__LISTED RECORDS__

== == ==

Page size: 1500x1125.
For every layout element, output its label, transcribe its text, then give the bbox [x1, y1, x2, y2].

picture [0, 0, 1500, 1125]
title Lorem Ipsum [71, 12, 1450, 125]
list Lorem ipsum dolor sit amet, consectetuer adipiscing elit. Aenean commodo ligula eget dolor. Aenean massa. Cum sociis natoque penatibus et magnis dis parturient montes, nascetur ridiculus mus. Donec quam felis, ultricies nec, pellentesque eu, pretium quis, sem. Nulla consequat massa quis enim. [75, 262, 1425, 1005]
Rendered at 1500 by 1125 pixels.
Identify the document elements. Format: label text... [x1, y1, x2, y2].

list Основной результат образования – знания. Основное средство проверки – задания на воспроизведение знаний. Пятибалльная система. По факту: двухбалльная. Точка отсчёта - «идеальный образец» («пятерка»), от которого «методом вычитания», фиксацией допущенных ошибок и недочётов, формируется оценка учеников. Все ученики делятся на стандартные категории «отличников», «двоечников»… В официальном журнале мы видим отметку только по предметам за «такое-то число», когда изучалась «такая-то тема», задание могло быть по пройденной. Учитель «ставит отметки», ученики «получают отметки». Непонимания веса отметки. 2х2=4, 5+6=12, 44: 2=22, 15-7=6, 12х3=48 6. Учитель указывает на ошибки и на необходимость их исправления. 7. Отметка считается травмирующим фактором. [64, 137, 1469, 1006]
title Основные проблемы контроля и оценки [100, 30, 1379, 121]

== == ==

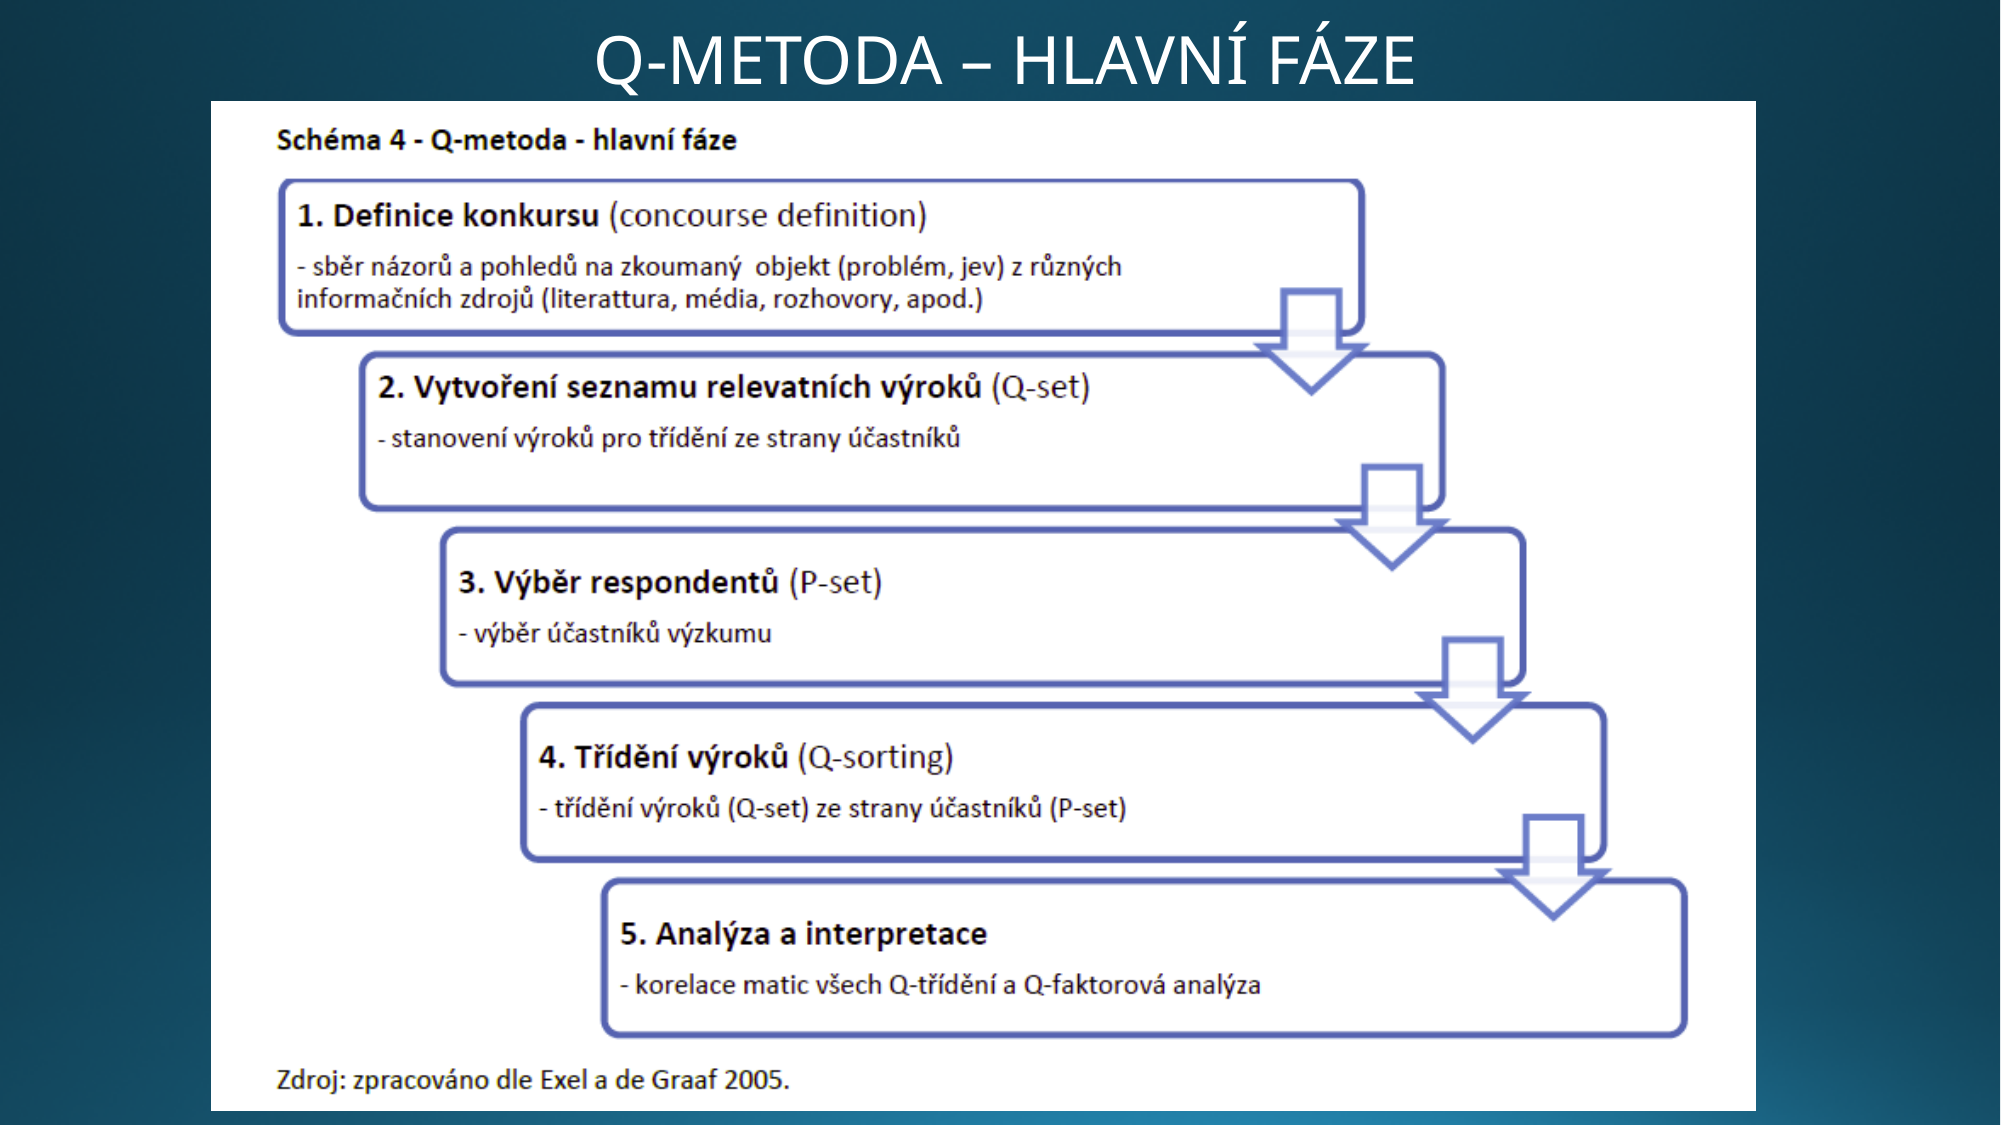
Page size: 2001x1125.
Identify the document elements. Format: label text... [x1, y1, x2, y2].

== == ==

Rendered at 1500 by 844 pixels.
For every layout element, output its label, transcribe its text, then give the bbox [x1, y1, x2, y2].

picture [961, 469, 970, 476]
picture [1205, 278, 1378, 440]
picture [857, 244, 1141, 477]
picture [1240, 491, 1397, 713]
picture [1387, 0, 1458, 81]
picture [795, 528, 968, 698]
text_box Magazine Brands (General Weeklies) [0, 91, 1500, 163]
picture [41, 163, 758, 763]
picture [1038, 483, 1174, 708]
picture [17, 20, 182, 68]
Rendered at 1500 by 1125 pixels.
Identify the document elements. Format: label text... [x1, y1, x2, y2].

== == ==

__YOUR OBJECTIVE__
Every line of the listing that holds the word "Page" is to be found and copied.

__EXERCISE RESULT__
Page size: 1500x1125.
Page size: 2001x1125.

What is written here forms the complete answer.